The Electoral College is still necessaryBy Sarah Howard | 11/21/2016 9:48am
CW / Kylie Cowden
The Electoral College is a constitutional institution, even though it is not necessarily named as such. It was originally outlined in Article II, Section 1 of the constitution and the process was later updated through the addition of the Twelfth Amendment. Our Founding Fathers believed that the Electoral College was a process vital to the survival of our country, and I agree. In order to explain and outline the intention behind each element of the Constitution, John Jay, James Madison and now-pop culture icon Alexander Hamilton wrote several essays titled “The Federalist Papers.” Number 68, likely written by Hamilton himself, goes into explicit detail regarding the purpose of delegated electors casting votes rather than a popular election. One of the most important reasons was to prevent a corrupt president from taking office, ensuring that the electors would be a small group of people without any government position, minimizing the possibilities for a president to ask for re-election as a quid pro quo.

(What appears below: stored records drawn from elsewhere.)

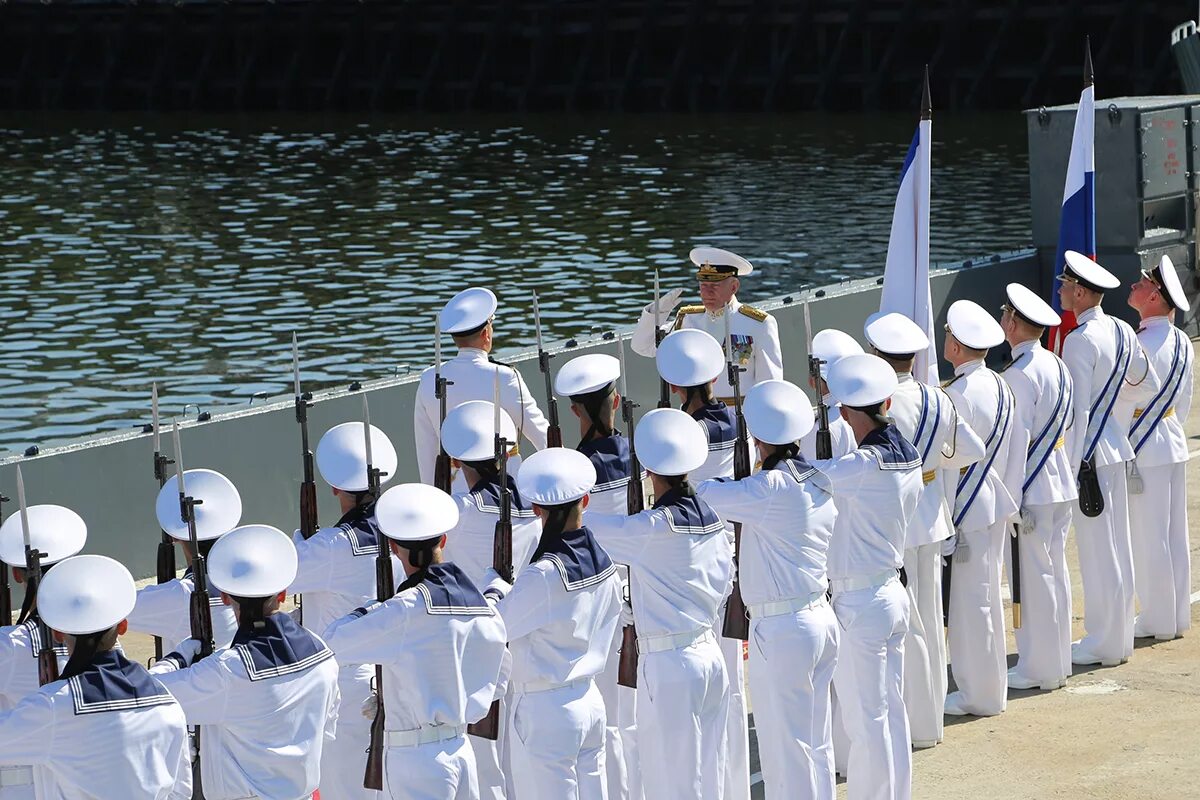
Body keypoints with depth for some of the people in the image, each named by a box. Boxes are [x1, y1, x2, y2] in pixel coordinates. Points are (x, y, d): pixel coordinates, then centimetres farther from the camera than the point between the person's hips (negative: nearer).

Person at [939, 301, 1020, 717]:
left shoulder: (957, 395, -21)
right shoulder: (1000, 387, 5)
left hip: (966, 511, -9)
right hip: (995, 504, 9)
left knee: (969, 603, 0)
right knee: (987, 596, 18)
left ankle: (978, 695, 7)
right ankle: (991, 686, 27)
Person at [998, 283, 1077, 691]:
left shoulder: (1017, 376, -19)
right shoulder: (1056, 365, 8)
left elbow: (1016, 441, -20)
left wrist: (1010, 501, -17)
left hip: (1031, 489, -9)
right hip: (1061, 483, 9)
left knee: (1031, 577, -1)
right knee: (1054, 572, 15)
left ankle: (1038, 669, 5)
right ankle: (1057, 661, 23)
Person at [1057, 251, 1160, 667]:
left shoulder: (1080, 340, -19)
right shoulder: (1122, 331, 5)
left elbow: (1077, 410, -21)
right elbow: (1148, 387, 14)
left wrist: (1070, 468, -18)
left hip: (1089, 451, -8)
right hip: (1115, 444, 8)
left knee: (1097, 549, 0)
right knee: (1117, 545, 15)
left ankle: (1103, 644, 7)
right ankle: (1118, 637, 24)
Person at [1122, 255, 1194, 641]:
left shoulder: (1141, 346, -20)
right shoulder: (1182, 343, 5)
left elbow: (1123, 405, -17)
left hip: (1144, 452, -8)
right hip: (1174, 446, 8)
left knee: (1148, 538, 1)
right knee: (1175, 535, 13)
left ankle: (1157, 620, 9)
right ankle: (1178, 616, 21)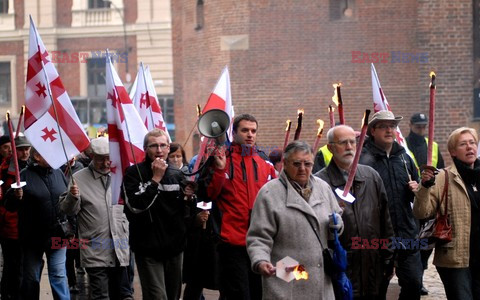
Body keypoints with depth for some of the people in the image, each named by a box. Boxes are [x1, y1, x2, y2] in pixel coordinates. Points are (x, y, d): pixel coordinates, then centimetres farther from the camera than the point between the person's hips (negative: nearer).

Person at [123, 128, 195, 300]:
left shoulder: (177, 175, 11)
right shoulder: (134, 173, -3)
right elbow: (135, 206, -19)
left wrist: (188, 198, -1)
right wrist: (156, 178, -17)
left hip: (175, 247, 5)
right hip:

The significance of the Electoral College is furthered by understanding that a candidate who can earn the vote of multiple states, each with their own personality, was more practical than one who pandered solely to a large populous area.
Alexander Hamilton wanted to create a system where the president was elected by the people, but not directly. This is one of the most vital differences in a complete democracy and the representative republic that the United States of America truly is. The concept of a popular vote that defines a democracy is one that might seem fair, and Hillary Clinton’s win over the popular vote has sparked an outrage due to perceived injustice caused by the current electoral process.
I was surprised as any about Donald Trump’s election to the presidency; the polls had been in Clinton’s favor for weeks. I believe that the polls were off because of the social stigma in existence across the country for people that supported Trump. To be vocal about supporting Trump meant accepting that you would be called a racist, xenophobe or bigot. When asked directly about their position on a presidential candidate, it cannot be denied that people respond differently than they did in the privacy of a voting booth.
The logic behind Trump’s eventual election is for a different day, but for now I want to say that without the Electoral College it is possible that Hillary Clinton still would not have won the presidency. When a person resides in a state that has historically sided with one party overwhelmingly, their individual vote might feel “wasted” to the point where it is not worth their time to even cast a ballot. In a government system sans-electors, a vote from any state holds the exact same weight and there could very well be larger voter turnout as well. Trump supporters in “blue” states might have avoided voting in this election and if they hadn’t, the popular vote might have ended up in his favor as well.
I am in no way saying that the popular vote is unbiased compared to our current process, rather I am saying the exact opposite. A president who merely needs to reach a majority of citizens would only need to visit high-population areas, typically urban ones with pointedly different interests than those from rural areas. Our government would effectively be elected and controlled by a few certain areas and the rest could be ignored for all practical purposes. Our country was founded on the voices of the many and since day one the Electoral College has served in this specific interest.
Sarah Howard is a junior majoring in chemistry. Her column runs biweekly.